800 1024 The Campaign for the National Museum of the United States Army

V-Mail

During WW II the U.S. Army found several ways to protect its Soldiers. Steel helmets guarded their heads against shrapnel and flying debris, socks and boots kept feet warm and covered, while coats and wool caps kept the cold away. There were bibles issued that chaplains provided to keep souls safe and secure and there was, occasionally, warm food to fortify the stomach. Despite all of these efforts, the only thing that could protect a Soldier’s heart were loved ones back home and even there the Army tried to help—with the aid of the US Postal Service. The National Museum of the United States Army has in its collection a small letter written on authorized stationery called V-Mail.

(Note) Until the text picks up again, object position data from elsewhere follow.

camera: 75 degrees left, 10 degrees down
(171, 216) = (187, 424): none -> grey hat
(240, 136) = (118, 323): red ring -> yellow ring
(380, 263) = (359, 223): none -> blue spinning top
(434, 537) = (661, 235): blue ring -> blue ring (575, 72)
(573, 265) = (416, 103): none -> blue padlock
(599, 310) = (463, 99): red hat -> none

The V-Mail process was based on efficiency and a need to save valuable cargo space for an army deployed across the globe. Instead of sacrificing cargo space to ship whole letters, the process involved microfilming specially designed letter sheets and then shipping the microfilm to an overseas postal center where they would be “blown up” before being delivered to a Soldier in the field. V-Mail ensured that thousands of tons of shipping space could be reserved for war materials. The 37 mail bags required to carry 150,000 one-page letters could be replaced by a single mail sack. The weight of that same amount of mail was reduced dramatically from 2,575 pounds to a scant 45 pounds. The first large U.S. Army-operated V-Mail station overseas was opened on April 15, 1943, at Casablanca, North Africa. Hastily set up in a field following the Allied invasion of North Africa, this makeshift station continued to operate until September 15, 1943. It is here that our artifact comes into play.

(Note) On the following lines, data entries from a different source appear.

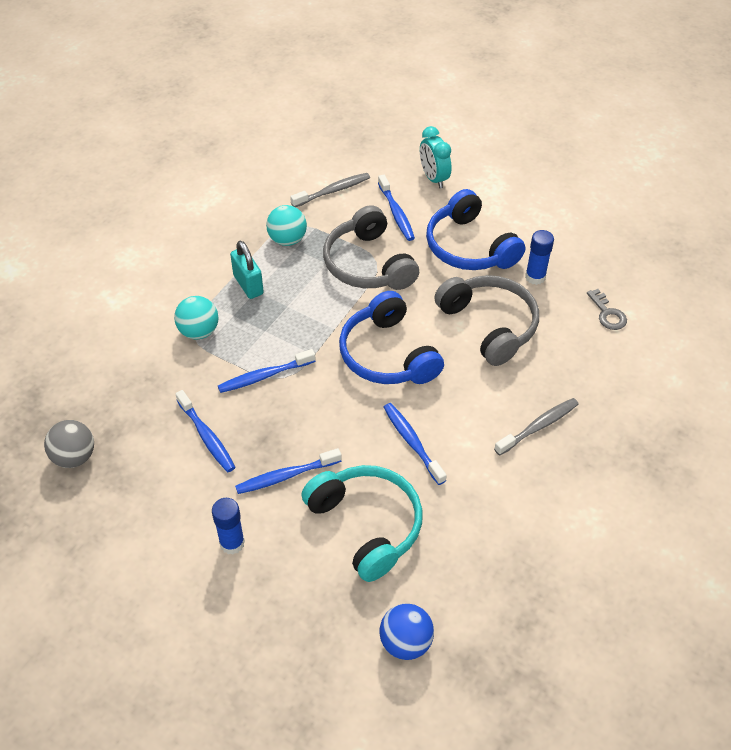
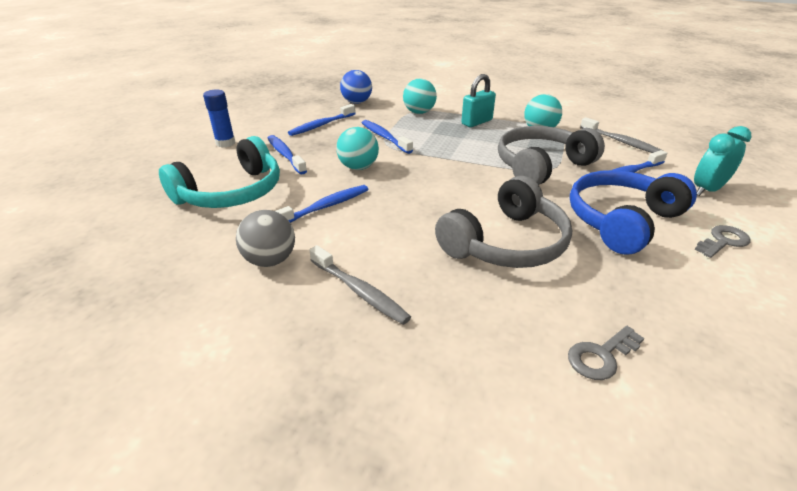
camera: 80 degrees right, 15 degrees down
(74, 457) = (301, 94): grey ball -> grey ball (270, 260)
(335, 408) = (358, 167): none -> turquoise ball
(387, 355) = (431, 185): blue headphones -> none
(405, 642) = (101, 221): blue ball -> blue ball (357, 102)
(504, 205) = (723, 241): none -> grey key
(535, 277) = (616, 275): blue glue stick -> none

The letter was written and mailed, with approved V-Mail stationery, on March 22, 1943, by a young Army wife named Delores Letourneau. Her husband, Private Vincent P. Letourneau, was assigned to Company F, 47th Infantry Regiment of the
9th Infantry Division. Mrs. Letourneau’s compact, gentle script weaves a wonderful story about their newborn son, Vincent Jr. She notes she is leaving the house for the first time since his birth and that the neighbors have been coming by with small
gifts for young Vincent Jr. She closed her note with “love and millions of kisses” and added little Vince’s name along with hers.

While Mrs. Letourneau penned her loving note, the 9th Division was operating in Tunisia against Germany’s Afrika Korps and moved to El Guettar. Here, as part of General Patton’s II Corps, the division launched a series of attacks on the Gafsa-Gabes axis
to relieve the pressure on General Bernard Montgomery’s British force to the south.Because the 9th had detached Regimental Combat Team 60 to fight elsewhere, much of the fighting fell on the 47th Infantry. To make matters worse, Major General George Patton’s Corps lacked adequate maps of the area. The attack was launched on the morning of March 28th, 1943, and for the next 11 days a bitter battle was waged for Hills 290, 369, and 772. The 9th Infantry Division’s introduction to combat near El Guettar was neither easy nor cheap. Two regiments were deeply engaged and in the desperate fighting lost 120 killed, 872 wounded, 316 missing, and 318 non-battle causalities in just ten days of fighting. Five out of six infantry battalion commanders were out of action and Private Vincent Le-
tourneau lay injured on a stretcher.

Mrs. Letourneau’s letter does allow for wonderful insight on the early phases of U.S. involvement in WW II and to Private. Letourneau’s fate. Letourneau’s Army Service Number tells us that he was an early draftee from the Great Lakes region. Postmarks on the front of the letter note that it left Minnesota at 6:30 p.m. on March 22. Because the Army Post Office in Casablanca was not yet operational the letter remains at full size, something rarely seen again as the war ground on. The letter moved to the front lines where a harried company clerk or hard-worked first sergeant scratched a single, determined line through the address “Co. F 47th INF APO#9” and scrawled “To 8th Evac Hosp.” The Evacuation Hospital saw to it with a crisply penciled box that Letourneau was moved to an in-theater Army Base Section Hospital where he was placed on a troop ship that carried him from North Africa to Halloran General Hospital on Staten Island, NY. A quickly scrawled mark through the base hospital box by someone with the initials “MZ” passed on to Halloran where yet another clerk inked across that name and forwarded the letter to F. O’Reilly General Hospital in Springfield, Mo., Letourneau’s new home. There, the trail runs cold as it appears that each time Private Letourneau was transferred to a new hospital his letter followed just a little too late. The story does, however, have a happy ending. Private Vincent P. Letourneau was medically discharged in early 1944 and he returned home to St. Paul, Minn. There he assumed a normal, quiet life raising Vincent Jr. and eventually passing away at the age of 81, still a proud Soldier.